Chart-based quiz items
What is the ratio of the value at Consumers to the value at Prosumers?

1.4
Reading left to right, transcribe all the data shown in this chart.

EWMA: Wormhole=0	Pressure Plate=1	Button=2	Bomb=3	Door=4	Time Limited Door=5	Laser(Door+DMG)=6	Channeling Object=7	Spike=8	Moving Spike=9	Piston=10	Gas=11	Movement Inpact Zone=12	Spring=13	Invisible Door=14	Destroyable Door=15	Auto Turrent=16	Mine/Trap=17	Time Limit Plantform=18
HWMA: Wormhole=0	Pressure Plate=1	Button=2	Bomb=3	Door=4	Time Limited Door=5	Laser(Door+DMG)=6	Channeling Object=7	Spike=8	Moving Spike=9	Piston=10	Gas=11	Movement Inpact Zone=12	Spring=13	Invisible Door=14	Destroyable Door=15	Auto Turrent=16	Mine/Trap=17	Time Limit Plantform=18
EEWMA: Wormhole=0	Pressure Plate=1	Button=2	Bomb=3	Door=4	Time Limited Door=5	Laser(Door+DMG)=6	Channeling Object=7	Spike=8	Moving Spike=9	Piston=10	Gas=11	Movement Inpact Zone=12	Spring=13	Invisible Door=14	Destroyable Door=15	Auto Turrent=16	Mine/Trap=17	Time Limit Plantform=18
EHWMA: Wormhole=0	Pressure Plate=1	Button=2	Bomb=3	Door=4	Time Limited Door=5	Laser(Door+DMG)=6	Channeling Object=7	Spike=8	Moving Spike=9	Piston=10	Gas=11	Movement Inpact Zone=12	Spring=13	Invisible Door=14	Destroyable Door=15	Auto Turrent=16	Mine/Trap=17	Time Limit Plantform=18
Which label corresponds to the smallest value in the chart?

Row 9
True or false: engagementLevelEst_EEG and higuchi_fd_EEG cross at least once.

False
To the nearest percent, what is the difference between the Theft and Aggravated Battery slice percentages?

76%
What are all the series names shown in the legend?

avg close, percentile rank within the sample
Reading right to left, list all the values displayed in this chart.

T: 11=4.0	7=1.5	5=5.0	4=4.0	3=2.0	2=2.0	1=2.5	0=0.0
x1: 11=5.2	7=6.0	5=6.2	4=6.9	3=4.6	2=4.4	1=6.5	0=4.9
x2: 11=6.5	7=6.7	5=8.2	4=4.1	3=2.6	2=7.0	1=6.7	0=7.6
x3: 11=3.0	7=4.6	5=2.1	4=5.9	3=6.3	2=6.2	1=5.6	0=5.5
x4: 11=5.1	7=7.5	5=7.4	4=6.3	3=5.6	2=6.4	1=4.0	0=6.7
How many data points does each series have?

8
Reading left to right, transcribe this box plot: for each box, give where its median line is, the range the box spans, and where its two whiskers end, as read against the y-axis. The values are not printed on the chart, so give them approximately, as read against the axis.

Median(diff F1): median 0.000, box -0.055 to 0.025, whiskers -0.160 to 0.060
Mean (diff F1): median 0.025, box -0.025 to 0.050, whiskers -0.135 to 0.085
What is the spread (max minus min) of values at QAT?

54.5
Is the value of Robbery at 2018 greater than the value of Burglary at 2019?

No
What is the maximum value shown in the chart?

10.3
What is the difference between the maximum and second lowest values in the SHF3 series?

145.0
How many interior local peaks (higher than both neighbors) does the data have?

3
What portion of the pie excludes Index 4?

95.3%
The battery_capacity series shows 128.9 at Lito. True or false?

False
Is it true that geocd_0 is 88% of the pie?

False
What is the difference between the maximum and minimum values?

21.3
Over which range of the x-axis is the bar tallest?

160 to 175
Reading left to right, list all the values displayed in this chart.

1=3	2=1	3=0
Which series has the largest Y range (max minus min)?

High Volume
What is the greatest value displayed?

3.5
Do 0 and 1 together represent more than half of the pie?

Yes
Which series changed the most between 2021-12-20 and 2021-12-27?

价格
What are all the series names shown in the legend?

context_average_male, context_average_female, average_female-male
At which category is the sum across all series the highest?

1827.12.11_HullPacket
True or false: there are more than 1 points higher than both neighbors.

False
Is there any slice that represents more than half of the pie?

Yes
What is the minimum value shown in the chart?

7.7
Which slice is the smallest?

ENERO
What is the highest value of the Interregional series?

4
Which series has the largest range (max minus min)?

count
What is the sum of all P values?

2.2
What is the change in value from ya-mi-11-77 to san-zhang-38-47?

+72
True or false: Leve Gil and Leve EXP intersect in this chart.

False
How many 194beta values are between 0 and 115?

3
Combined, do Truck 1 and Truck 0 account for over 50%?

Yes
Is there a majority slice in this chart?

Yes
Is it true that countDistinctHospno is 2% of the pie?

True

WHAT THE TASK ASKS = Update the listing above by changing every "pie" to "pie chart" and keeping everything else the same.

TASK OUTPUT =
What is the ratio of the value at Consumers to the value at Prosumers?

1.4
Reading left to right, transcribe all the data shown in this chart.

EWMA: Wormhole=0	Pressure Plate=1	Button=2	Bomb=3	Door=4	Time Limited Door=5	Laser(Door+DMG)=6	Channeling Object=7	Spike=8	Moving Spike=9	Piston=10	Gas=11	Movement Inpact Zone=12	Spring=13	Invisible Door=14	Destroyable Door=15	Auto Turrent=16	Mine/Trap=17	Time Limit Plantform=18
HWMA: Wormhole=0	Pressure Plate=1	Button=2	Bomb=3	Door=4	Time Limited Door=5	Laser(Door+DMG)=6	Channeling Object=7	Spike=8	Moving Spike=9	Piston=10	Gas=11	Movement Inpact Zone=12	Spring=13	Invisible Door=14	Destroyable Door=15	Auto Turrent=16	Mine/Trap=17	Time Limit Plantform=18
EEWMA: Wormhole=0	Pressure Plate=1	Button=2	Bomb=3	Door=4	Time Limited Door=5	Laser(Door+DMG)=6	Channeling Object=7	Spike=8	Moving Spike=9	Piston=10	Gas=11	Movement Inpact Zone=12	Spring=13	Invisible Door=14	Destroyable Door=15	Auto Turrent=16	Mine/Trap=17	Time Limit Plantform=18
EHWMA: Wormhole=0	Pressure Plate=1	Button=2	Bomb=3	Door=4	Time Limited Door=5	Laser(Door+DMG)=6	Channeling Object=7	Spike=8	Moving Spike=9	Piston=10	Gas=11	Movement Inpact Zone=12	Spring=13	Invisible Door=14	Destroyable Door=15	Auto Turrent=16	Mine/Trap=17	Time Limit Plantform=18
Which label corresponds to the smallest value in the chart?

Row 9
True or false: engagementLevelEst_EEG and higuchi_fd_EEG cross at least once.

False
To the nearest percent, what is the difference between the Theft and Aggravated Battery slice percentages?

76%
What are all the series names shown in the legend?

avg close, percentile rank within the sample
Reading right to left, list all the values displayed in this chart.

T: 11=4.0	7=1.5	5=5.0	4=4.0	3=2.0	2=2.0	1=2.5	0=0.0
x1: 11=5.2	7=6.0	5=6.2	4=6.9	3=4.6	2=4.4	1=6.5	0=4.9
x2: 11=6.5	7=6.7	5=8.2	4=4.1	3=2.6	2=7.0	1=6.7	0=7.6
x3: 11=3.0	7=4.6	5=2.1	4=5.9	3=6.3	2=6.2	1=5.6	0=5.5
x4: 11=5.1	7=7.5	5=7.4	4=6.3	3=5.6	2=6.4	1=4.0	0=6.7
How many data points does each series have?

8
Reading left to right, transcribe this box plot: for each box, give where its median line is, the range the box spans, and where its two whiskers end, as read against the y-axis. The values are not printed on the chart, so give them approximately, as read against the axis.

Median(diff F1): median 0.000, box -0.055 to 0.025, whiskers -0.160 to 0.060
Mean (diff F1): median 0.025, box -0.025 to 0.050, whiskers -0.135 to 0.085
What is the spread (max minus min) of values at QAT?

54.5
Is the value of Robbery at 2018 greater than the value of Burglary at 2019?

No
What is the maximum value shown in the chart?

10.3
What is the difference between the maximum and second lowest values in the SHF3 series?

145.0
How many interior local peaks (higher than both neighbors) does the data have?

3
What portion of the pie chart excludes Index 4?

95.3%
The battery_capacity series shows 128.9 at Lito. True or false?

False
Is it true that geocd_0 is 88% of the pie chart?

False
What is the difference between the maximum and minimum values?

21.3
Over which range of the x-axis is the bar tallest?

160 to 175
Reading left to right, list all the values displayed in this chart.

1=3	2=1	3=0
Which series has the largest Y range (max minus min)?

High Volume
What is the greatest value displayed?

3.5
Do 0 and 1 together represent more than half of the pie chart?

Yes
Which series changed the most between 2021-12-20 and 2021-12-27?

价格
What are all the series names shown in the legend?

context_average_male, context_average_female, average_female-male
At which category is the sum across all series the highest?

1827.12.11_HullPacket
True or false: there are more than 1 points higher than both neighbors.

False
Is there any slice that represents more than half of the pie chart?

Yes
What is the minimum value shown in the chart?

7.7
Which slice is the smallest?

ENERO
What is the highest value of the Interregional series?

4
Which series has the largest range (max minus min)?

count
What is the sum of all P values?

2.2
What is the change in value from ya-mi-11-77 to san-zhang-38-47?

+72
True or false: Leve Gil and Leve EXP intersect in this chart.

False
How many 194beta values are between 0 and 115?

3
Combined, do Truck 1 and Truck 0 account for over 50%?

Yes
Is there a majority slice in this chart?

Yes
Is it true that countDistinctHospno is 2% of the pie chart?

True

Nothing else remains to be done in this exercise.